Data for this exercise =>
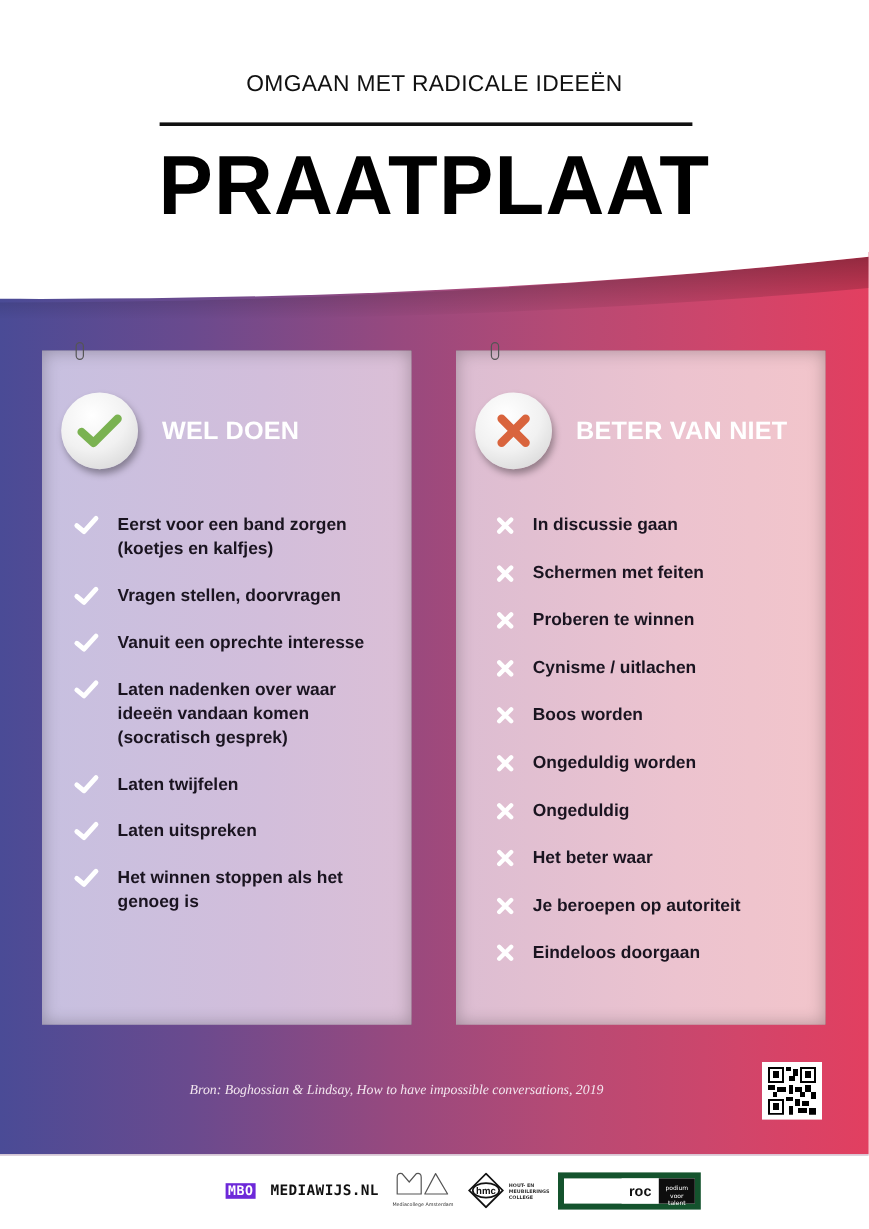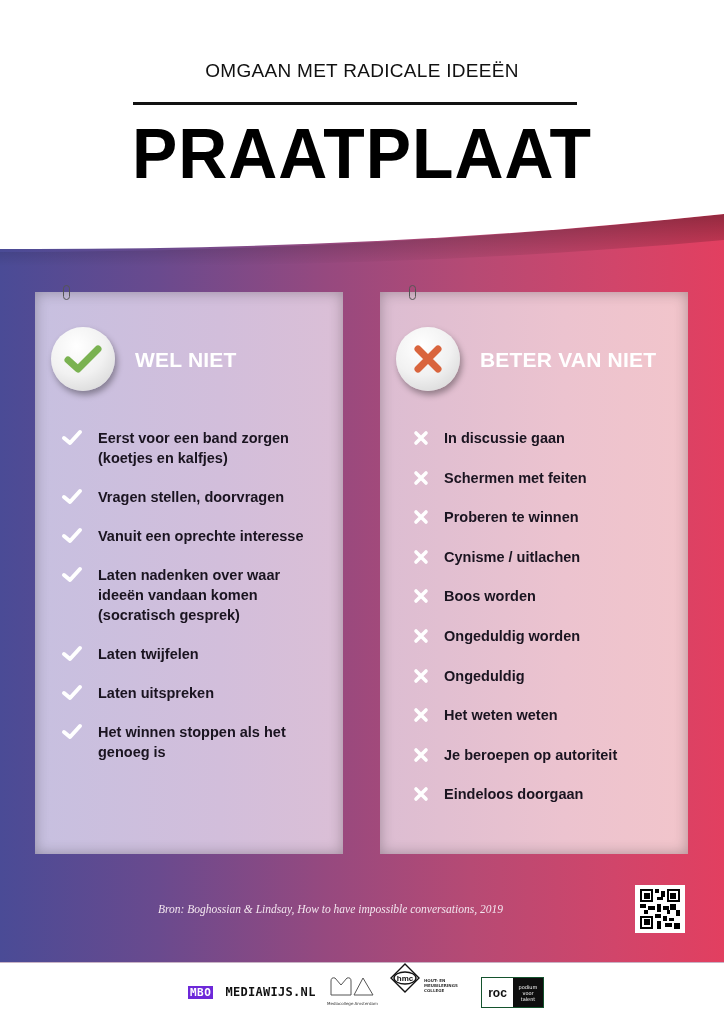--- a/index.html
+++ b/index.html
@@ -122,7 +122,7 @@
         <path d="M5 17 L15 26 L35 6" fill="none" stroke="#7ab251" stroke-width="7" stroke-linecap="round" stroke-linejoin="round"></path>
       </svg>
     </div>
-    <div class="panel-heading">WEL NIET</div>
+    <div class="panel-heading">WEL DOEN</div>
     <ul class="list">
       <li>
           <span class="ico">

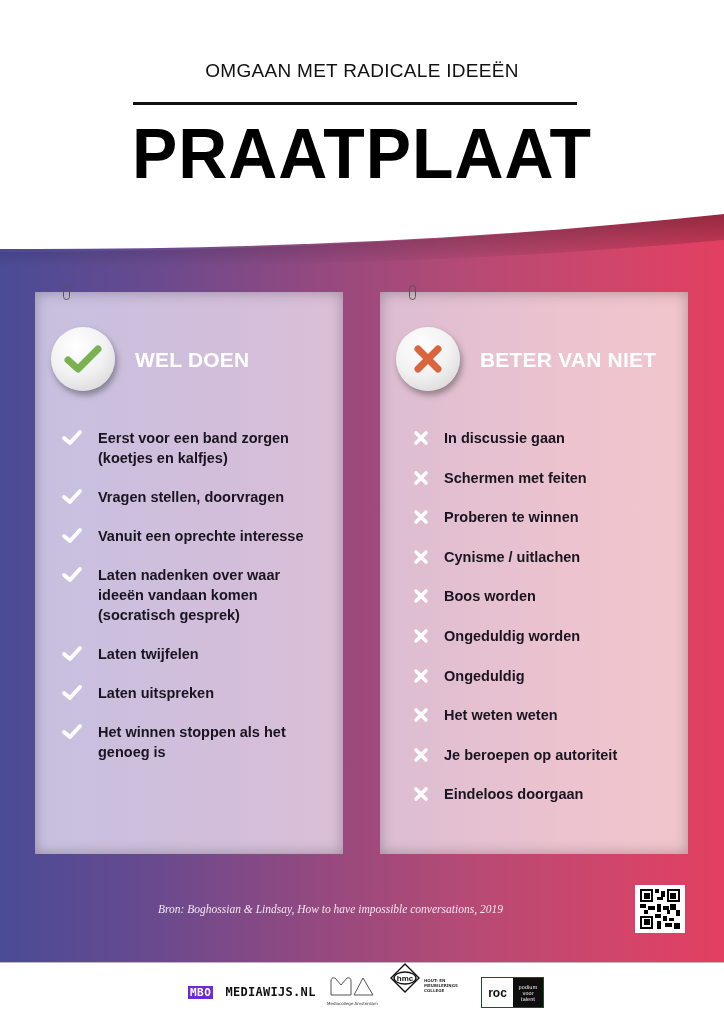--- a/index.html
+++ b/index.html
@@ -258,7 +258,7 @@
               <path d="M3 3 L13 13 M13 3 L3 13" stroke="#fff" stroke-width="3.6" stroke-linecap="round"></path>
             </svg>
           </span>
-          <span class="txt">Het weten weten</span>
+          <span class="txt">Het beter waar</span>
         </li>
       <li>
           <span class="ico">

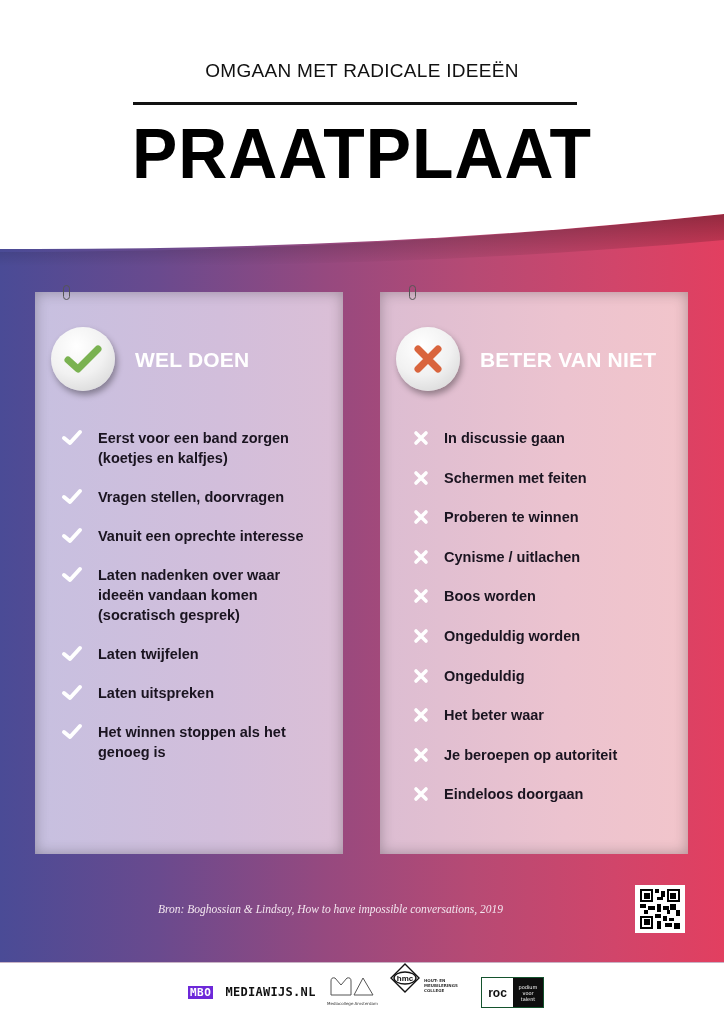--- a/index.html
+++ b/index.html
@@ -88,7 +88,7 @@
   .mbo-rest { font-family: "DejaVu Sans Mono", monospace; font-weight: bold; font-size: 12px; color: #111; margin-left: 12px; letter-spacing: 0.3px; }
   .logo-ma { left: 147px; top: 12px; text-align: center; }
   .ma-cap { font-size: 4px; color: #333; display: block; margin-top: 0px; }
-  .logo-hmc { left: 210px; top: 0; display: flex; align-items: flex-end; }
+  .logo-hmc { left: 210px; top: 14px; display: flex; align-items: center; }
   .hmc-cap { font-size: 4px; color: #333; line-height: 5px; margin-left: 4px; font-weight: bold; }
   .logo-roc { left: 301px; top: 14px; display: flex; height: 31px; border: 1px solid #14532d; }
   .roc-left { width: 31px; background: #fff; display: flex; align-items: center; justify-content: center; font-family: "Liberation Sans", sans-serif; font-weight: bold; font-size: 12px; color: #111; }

Activity => Return each line from the material above exactly, but not the pictures.

Answer for the task =>
--- a/index.html
+++ b/index.html
@@ -122,7 +122,7 @@
         <path d="M5 17 L15 26 L35 6" fill="none" stroke="#7ab251" stroke-width="7" stroke-linecap="round" stroke-linejoin="round"></path>
       </svg>
     </div>
-    <div class="panel-heading">WEL NIET</div>
+    <div class="panel-heading">WEL DOEN</div>
     <ul class="list">
       <li>
           <span class="ico">

--- a/index.html
+++ b/index.html
@@ -258,7 +258,7 @@
               <path d="M3 3 L13 13 M13 3 L3 13" stroke="#fff" stroke-width="3.6" stroke-linecap="round"></path>
             </svg>
           </span>
-          <span class="txt">Het weten weten</span>
+          <span class="txt">Het beter waar</span>
         </li>
       <li>
           <span class="ico">

--- a/index.html
+++ b/index.html
@@ -88,7 +88,7 @@
   .mbo-rest { font-family: "DejaVu Sans Mono", monospace; font-weight: bold; font-size: 12px; color: #111; margin-left: 12px; letter-spacing: 0.3px; }
   .logo-ma { left: 147px; top: 12px; text-align: center; }
   .ma-cap { font-size: 4px; color: #333; display: block; margin-top: 0px; }
-  .logo-hmc { left: 210px; top: 0; display: flex; align-items: flex-end; }
+  .logo-hmc { left: 210px; top: 14px; display: flex; align-items: center; }
   .hmc-cap { font-size: 4px; color: #333; line-height: 5px; margin-left: 4px; font-weight: bold; }
   .logo-roc { left: 301px; top: 14px; display: flex; height: 31px; border: 1px solid #14532d; }
   .roc-left { width: 31px; background: #fff; display: flex; align-items: center; justify-content: center; font-family: "Liberation Sans", sans-serif; font-weight: bold; font-size: 12px; color: #111; }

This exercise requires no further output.